Suez und Gaz de France
Französische Versorger-Hochzeit steht bevor

Was lange währt, kommt endlich zum Abschluss: Die Fusion zwischen den französischen Versorgern Suez und Gaz de France war bereits vor 18 Monaten angekündigt worden, kam aber immer wieder ins Stocken. Dieses Wochenende soll die Versorger-Hochzeit nun endgültig besiegelt werden. Die Börse feiert schon mal.

PARIS. Das berichtet die Handelsblatt-Partnerzeitung "La Tribune" in ihrer Internet-Ausgabe und beruft sich auf Konzernkreise. Suez ist demnach bereit, sich von einem Großteil seines Umweltgeschäfts zu trennen, um die Fusion doch noch zu ermöglichen. Dem Vernehmen nach will Suez nur noch 34 Prozent am Umweltgeschäft behalten, also die Sperrminorität. Der neue Name des Energie-Riesen steht auch bereits fest: Das neue Ensemble soll GDF-Suez heißen, wobei der Schriftzug in den Lettern und dem Rot von Suez gehalten werden soll. Die Unternehmen wollten sich auf Anfrage dazu nicht äußern und verwiesen auf die laufenden Gespräche.

Bislang hatte Suez stets darauf bestanden, dass die Umweltsparte integraler Bestandteil des Konzerns sei. Doch am Donnerstag hatte Staatspräsident Nicolas Sarkozy auf seiner Rede vor dem Arbeitgeberverband Medef unmissverständlich Suez dazu aufgerufen, "sich als ein Unternehmen des Energiesektors zu spezialisieren." Suez und GDF sollten dann einen europäischen Energie-Champion formen. Sarkozy hatte daher Suez aufgefordert, "eine strategische Entscheidung zu treffen." Im Klartext: Entweder Suez trennt sich vom Wasser- und Entsorgungsgeschäft, oder die Fusion ist tot.

Die Fusion beider Versorger ist bereits vor 18 Monaten angekündigt worden, kam aber immer wieder ins Stocken. Sarkozy will die Fusion, die sein Intimfeind und Ex-Premierminister Dominique de Villepin eingefädelt hatte, in seiner ursprüngliche geplanten Form nicht genehmigen. Die Zustimmung der Regierung ist aber nötig, da im Zuge der Fusion die staatliche GDF privatisiert würde.

Suez Wassersparte ist aus Sicht des Staates insofern problematisch, da sie dazu führt, dass der Börsenwert von Suez viel größer als jener von GDF ist. Damit ist die geplante Tauschparität von eins zu eins nicht mehr zu halten; und jene Tauschparität sichert dem Staat einen Anteil von mehr als 33 Prozent an den neuen Ensemble. Ohne der Abspaltung der Wassersparte müsste GDF – also der Staat – an die Suez-Eigner eine milliardenschwere Sonderdividende als Ausgleich zahlen. Das gilt in Frankreich als politisch nicht vermittelbar, denn enstünde der Eindruck, der Staat wirft den privaten Suez-Aktionären Geld in den Rachen.
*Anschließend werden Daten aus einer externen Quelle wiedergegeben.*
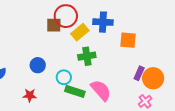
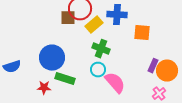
green cross: (87, 56) -> (101, 49), turned 30
blue circle: (38, 65) -> (52, 58), size x1.6
cyan circle: (64, 77) -> (98, 70), moved
green rectangle: (75, 91) -> (65, 79), moved

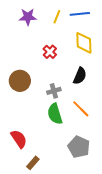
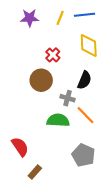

Angesichts des Ultimatums des Staatschefs und dem drohenden Scheitern der Fusion hat sich Suez-Chef Gérard Mestrallet nun offenbar bewegt. Sollte die Fusion mit GDF scheitern, wäre sein Konzern wieder ein Übernahme-Ziel. Im Jahr 2006 hatte die Regierung Villepin die Fusion orchestriert, um einen drohenden Übernahmeversuch durch die italienische Enel zu verhindern.

Noch ist unklar, wie die Trennung der Umweltsparte laufen soll. Ein Verkauf gilt aus unwahrscheinlich, dann damit würde Suez Milliarden als Kaufpreis erlösen – die Bewertung des Konzerns bliebe weiterhin größer als jene von GDF. Möglich erscheint, dass Suez die Umweltsparte in eine neue Tochter überträgt und ihre Aktien an der Börse notieren lässt. Die Aktien der neuen Umwelt-Tochter würden dann an die Suez-Eigner übertragen werden (so genannter spin-off).

Laut "La Tribune" war bereits Suez-Großaktionär Albert Frère bei Sarkozy, um Details der Fusion auszuhandeln. Die Börse hält die Meldungen für glaubhaft. Die Aktien beider Versorger legten Freitag zu.